Text segment |
· · · · · · ·
A socialist perspective on sentencing realities

The Socialist Worker online has this intriguing piece entitled "Incarceration Nation" providing a distinctive perspective on crime and punishment in the United States.  Here are snippets:

We are often told that the U.S. is the "freest" nation on the planet. But to judge from the U.S. prison system, the exact opposite is the case.  The U.S. incarcerates more of its people than any other country on the planet -- not just proportionally, but in absolute terms.... Though the U.S. has just 5 percent of the world’s population, it has an incredible 25 percent of the world’s prison population -- 2.2 million people.  Since 1970, the U.S. incarceration rate has increased by 700 percent, and that number is still rising....

Who winds up in prison? The answer is African Americans and Latinos, most of all. They are fully 60 percent of the U.S. prison population today. If current trends continue, one out of every three Black men and one of every six Latino men born in the U.S. today will go to prison at some point in their lifetime.  Overall, in 2005, African Americans were 40 percent of all inmates -- three times larger than their proportion in the U.S. population.  As sociologist Loïc Wacquant wrote in a 2001 article, "The rate of incarceration for African Americans has soared to astronomical levels unknown in any other society, not even the Soviet Union at the zenith of the Gulag or South Africa during the acme of the violent struggles over apartheid."
· · · · · · ·
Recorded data
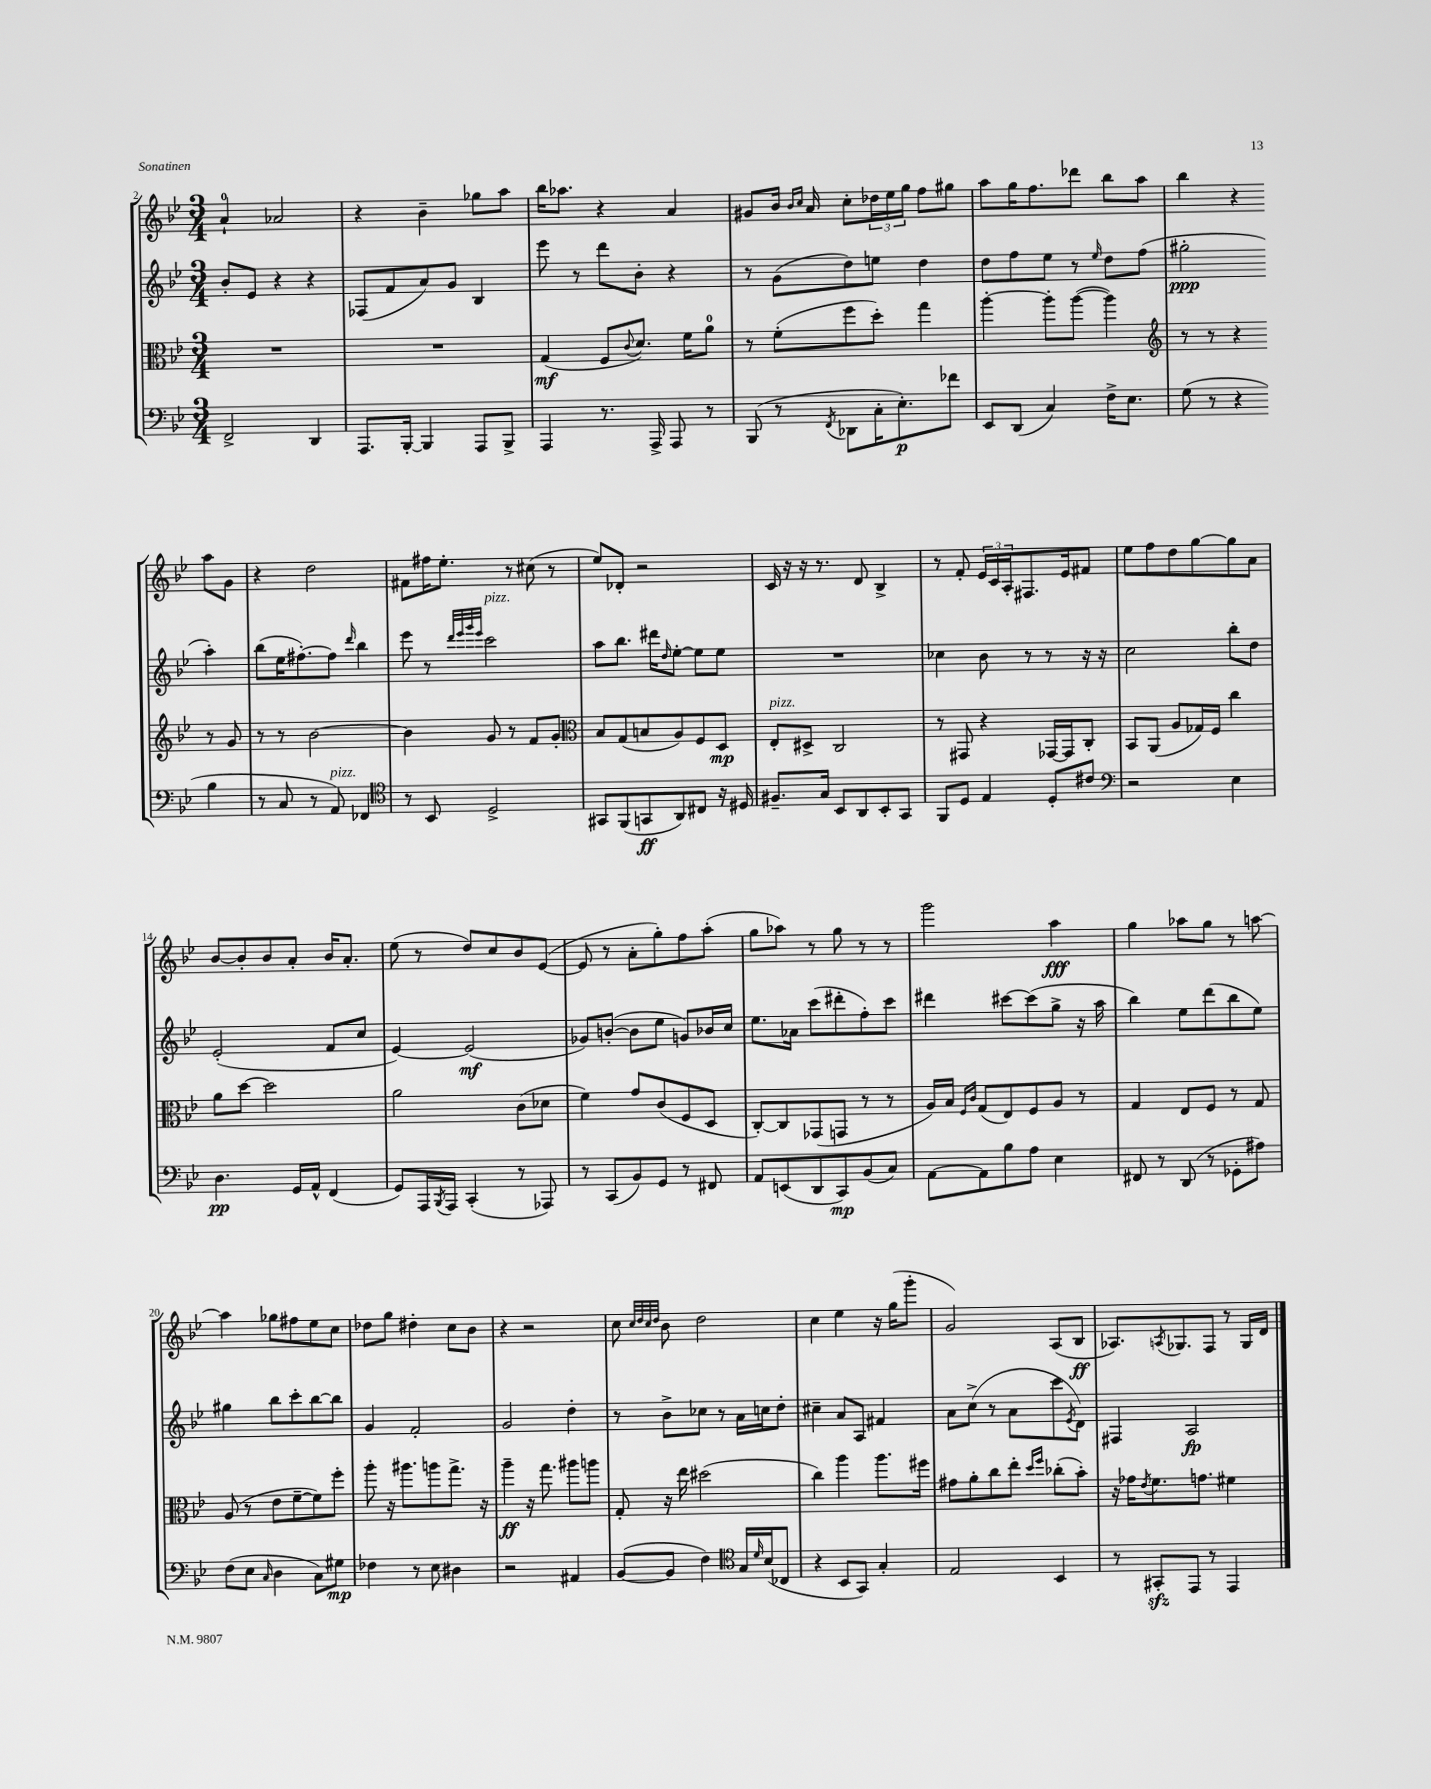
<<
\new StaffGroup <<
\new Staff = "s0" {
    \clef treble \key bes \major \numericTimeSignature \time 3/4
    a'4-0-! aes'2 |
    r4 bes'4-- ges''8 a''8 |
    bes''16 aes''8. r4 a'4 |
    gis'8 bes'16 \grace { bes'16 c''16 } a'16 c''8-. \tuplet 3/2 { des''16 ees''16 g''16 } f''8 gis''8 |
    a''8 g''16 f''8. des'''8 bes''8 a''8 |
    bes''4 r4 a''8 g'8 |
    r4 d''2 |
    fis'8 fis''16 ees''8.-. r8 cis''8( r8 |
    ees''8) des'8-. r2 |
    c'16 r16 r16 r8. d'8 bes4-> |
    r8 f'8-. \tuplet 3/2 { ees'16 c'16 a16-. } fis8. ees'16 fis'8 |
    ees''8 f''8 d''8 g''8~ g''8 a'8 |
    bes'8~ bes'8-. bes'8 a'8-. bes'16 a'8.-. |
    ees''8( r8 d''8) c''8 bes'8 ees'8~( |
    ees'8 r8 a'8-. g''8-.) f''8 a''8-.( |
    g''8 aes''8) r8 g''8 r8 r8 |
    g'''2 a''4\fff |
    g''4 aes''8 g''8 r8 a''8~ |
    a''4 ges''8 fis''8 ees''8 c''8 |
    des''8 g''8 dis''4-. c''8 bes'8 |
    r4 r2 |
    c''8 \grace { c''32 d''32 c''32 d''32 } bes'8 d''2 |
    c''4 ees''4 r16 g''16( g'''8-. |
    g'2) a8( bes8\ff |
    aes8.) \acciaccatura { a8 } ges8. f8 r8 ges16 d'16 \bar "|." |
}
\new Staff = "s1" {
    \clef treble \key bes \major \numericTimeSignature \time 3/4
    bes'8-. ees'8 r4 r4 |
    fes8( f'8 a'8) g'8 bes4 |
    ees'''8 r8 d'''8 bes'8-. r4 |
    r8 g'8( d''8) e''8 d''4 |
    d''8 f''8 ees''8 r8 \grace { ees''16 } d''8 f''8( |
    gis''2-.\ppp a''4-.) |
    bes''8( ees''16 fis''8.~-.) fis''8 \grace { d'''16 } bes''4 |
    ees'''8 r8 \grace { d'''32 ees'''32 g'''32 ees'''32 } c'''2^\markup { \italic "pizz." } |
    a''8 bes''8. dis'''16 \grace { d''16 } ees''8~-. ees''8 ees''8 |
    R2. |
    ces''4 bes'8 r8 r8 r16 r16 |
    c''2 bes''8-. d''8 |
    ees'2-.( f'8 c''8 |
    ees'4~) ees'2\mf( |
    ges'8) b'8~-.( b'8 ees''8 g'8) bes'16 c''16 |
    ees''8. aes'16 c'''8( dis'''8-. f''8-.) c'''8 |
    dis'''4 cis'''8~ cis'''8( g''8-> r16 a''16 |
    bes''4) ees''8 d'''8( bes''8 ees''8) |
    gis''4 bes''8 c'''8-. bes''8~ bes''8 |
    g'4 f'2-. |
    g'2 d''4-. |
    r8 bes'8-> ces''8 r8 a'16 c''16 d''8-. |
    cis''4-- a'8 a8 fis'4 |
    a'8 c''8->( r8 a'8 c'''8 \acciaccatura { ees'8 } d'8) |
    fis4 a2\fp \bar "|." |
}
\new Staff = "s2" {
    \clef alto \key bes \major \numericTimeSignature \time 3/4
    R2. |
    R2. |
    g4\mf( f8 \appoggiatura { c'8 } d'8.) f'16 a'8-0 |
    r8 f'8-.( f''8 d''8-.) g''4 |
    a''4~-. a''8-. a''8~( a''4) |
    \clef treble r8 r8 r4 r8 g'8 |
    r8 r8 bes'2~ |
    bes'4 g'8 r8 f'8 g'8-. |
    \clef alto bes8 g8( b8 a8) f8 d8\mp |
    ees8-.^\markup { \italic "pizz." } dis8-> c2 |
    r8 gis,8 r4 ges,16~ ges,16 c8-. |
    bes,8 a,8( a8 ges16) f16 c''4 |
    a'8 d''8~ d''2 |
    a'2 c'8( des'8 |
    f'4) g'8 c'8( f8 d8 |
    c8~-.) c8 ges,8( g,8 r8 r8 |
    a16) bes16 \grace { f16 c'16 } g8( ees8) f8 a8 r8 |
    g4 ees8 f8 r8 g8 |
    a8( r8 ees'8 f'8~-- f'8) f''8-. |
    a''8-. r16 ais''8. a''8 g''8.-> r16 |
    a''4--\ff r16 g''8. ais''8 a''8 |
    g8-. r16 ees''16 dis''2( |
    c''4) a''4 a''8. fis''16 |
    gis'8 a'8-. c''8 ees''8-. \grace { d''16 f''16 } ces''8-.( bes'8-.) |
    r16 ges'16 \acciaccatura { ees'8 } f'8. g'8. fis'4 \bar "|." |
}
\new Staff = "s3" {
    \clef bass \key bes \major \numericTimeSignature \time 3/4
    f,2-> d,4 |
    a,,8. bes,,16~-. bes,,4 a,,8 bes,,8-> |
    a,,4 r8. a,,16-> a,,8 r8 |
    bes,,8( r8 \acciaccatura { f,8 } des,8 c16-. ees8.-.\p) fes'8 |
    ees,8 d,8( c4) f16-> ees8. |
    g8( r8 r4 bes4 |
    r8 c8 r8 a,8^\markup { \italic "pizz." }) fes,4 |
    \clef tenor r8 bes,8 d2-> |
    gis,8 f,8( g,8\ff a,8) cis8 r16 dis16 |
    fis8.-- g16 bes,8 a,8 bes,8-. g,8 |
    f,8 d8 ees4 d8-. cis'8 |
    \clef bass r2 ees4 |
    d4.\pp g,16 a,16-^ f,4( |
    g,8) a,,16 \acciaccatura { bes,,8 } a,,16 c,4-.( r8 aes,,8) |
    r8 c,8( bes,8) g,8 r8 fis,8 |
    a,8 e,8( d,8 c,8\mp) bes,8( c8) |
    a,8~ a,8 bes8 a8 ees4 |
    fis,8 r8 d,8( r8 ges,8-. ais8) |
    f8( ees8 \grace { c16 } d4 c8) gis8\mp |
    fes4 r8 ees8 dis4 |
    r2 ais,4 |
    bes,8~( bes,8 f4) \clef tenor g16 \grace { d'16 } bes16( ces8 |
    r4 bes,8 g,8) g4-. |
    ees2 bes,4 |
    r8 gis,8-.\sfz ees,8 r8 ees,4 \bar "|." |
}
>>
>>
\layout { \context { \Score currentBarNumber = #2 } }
· · · · · · ·
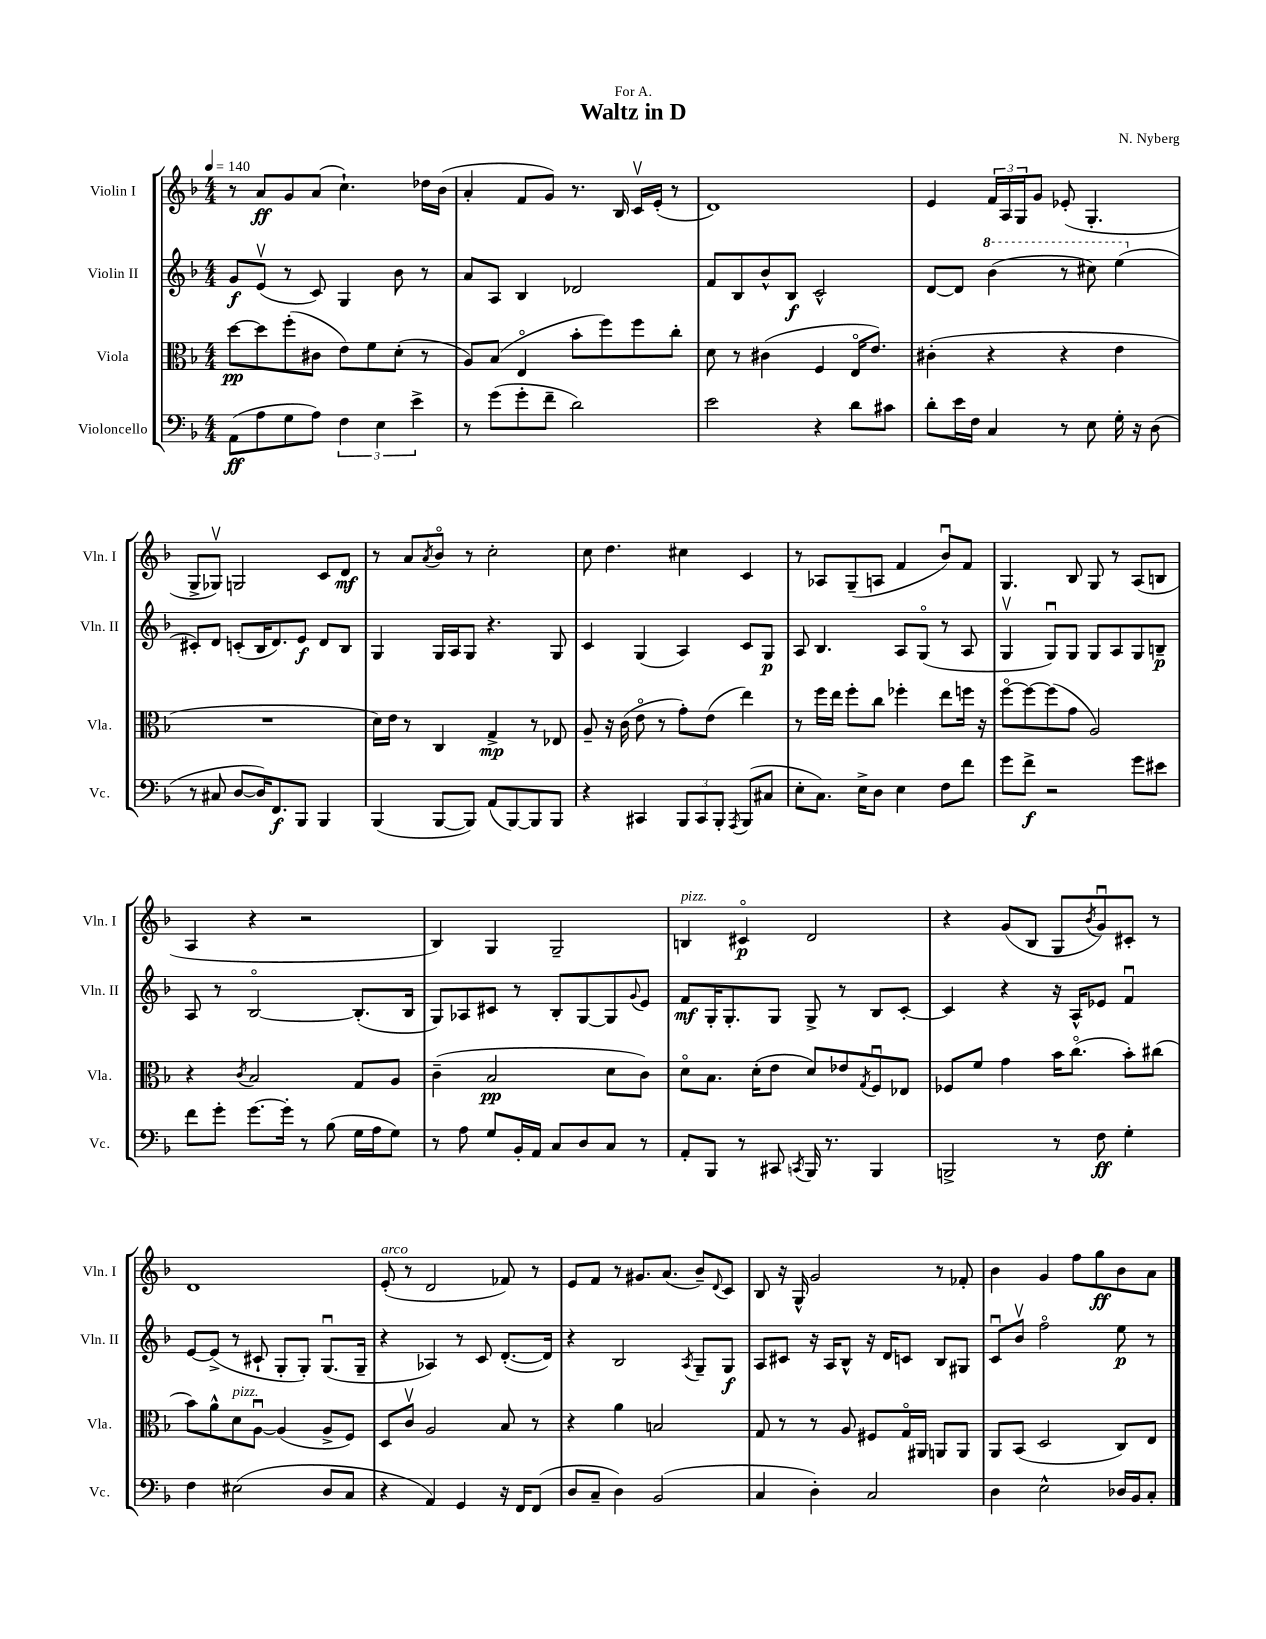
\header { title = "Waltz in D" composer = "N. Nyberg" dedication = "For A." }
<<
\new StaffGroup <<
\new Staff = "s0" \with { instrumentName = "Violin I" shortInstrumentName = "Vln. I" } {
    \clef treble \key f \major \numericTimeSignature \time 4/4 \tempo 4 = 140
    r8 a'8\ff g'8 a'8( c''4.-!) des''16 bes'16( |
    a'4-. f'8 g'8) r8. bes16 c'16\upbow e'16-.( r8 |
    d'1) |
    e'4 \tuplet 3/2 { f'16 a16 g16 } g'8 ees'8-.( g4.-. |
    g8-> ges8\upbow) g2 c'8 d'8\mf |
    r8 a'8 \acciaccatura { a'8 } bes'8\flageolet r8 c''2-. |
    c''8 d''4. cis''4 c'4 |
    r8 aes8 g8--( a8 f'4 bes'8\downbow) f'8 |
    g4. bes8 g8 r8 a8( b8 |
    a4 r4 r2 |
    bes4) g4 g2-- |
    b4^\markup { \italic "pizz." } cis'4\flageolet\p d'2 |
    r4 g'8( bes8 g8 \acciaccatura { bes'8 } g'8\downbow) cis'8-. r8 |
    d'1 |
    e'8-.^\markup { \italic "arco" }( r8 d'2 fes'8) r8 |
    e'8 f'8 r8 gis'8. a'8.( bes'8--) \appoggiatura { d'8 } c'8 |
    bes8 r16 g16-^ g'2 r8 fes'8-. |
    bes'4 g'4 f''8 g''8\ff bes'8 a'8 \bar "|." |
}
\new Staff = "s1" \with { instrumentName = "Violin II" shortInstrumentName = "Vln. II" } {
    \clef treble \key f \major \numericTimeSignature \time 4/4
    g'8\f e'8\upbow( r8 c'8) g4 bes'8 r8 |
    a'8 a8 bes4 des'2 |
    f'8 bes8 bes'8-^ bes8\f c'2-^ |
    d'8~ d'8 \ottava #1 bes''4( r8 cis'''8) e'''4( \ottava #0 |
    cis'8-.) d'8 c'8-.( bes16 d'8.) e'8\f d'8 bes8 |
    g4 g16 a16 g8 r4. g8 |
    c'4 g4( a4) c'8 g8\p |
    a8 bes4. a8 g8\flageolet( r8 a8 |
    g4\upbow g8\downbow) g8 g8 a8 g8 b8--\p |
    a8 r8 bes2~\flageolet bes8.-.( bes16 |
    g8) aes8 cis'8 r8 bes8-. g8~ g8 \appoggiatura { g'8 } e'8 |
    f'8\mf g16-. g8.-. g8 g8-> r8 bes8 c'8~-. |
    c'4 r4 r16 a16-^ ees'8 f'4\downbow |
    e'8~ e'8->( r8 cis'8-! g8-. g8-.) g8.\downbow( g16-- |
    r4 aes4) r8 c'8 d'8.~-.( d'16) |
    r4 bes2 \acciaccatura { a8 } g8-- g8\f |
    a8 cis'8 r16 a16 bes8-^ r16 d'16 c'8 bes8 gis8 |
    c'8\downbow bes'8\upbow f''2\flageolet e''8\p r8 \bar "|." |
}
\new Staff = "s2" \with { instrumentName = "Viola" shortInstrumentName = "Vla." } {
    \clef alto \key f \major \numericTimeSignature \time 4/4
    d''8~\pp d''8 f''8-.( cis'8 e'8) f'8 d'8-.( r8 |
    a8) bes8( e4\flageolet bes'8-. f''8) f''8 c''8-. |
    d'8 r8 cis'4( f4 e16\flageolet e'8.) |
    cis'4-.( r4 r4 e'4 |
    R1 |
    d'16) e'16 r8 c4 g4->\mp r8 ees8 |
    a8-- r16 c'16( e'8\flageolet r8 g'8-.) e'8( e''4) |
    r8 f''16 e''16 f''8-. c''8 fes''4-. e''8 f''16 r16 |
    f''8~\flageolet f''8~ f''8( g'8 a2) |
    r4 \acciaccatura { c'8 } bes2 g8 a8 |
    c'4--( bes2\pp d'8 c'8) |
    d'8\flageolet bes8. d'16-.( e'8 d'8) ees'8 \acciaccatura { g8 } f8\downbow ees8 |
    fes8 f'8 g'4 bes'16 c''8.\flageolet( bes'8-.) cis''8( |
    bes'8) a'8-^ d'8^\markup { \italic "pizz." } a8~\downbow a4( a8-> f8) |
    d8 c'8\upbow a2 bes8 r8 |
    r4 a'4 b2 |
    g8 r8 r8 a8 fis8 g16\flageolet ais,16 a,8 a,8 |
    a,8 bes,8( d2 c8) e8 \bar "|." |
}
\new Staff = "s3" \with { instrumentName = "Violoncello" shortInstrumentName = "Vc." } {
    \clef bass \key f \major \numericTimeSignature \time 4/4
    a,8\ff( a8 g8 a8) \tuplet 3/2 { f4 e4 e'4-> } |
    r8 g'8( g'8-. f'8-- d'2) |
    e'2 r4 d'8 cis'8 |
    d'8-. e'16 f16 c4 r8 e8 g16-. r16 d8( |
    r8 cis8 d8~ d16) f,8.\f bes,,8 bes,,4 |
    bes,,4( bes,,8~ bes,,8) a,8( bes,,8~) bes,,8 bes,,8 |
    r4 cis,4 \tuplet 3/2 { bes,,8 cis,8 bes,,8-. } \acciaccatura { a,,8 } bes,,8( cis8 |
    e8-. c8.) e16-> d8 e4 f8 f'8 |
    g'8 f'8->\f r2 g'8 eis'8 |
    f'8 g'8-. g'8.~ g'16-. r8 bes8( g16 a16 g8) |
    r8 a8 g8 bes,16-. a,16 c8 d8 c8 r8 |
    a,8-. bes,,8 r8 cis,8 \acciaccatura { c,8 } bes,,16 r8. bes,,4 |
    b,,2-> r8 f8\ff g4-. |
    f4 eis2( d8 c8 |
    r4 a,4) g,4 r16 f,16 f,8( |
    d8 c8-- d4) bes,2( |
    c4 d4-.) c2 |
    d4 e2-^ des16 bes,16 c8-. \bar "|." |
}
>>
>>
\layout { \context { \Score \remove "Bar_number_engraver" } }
· · · · · · ·
Work to do | Copy the stretch of the incarceration excerpt from "A socialist perspective" through "is still rising....", swapping "planet" for "globe".

Answer for the task |
A socialist perspective on sentencing realities

The Socialist Worker online has this intriguing piece entitled "Incarceration Nation" providing a distinctive perspective on crime and punishment in the United States.  Here are snippets:

We are often told that the U.S. is the "freest" nation on the globe. But to judge from the U.S. prison system, the exact opposite is the case.  The U.S. incarcerates more of its people than any other country on the globe -- not just proportionally, but in absolute terms.... Though the U.S. has just 5 percent of the world’s population, it has an incredible 25 percent of the world’s prison population -- 2.2 million people.  Since 1970, the U.S. incarceration rate has increased by 700 percent, and that number is still rising....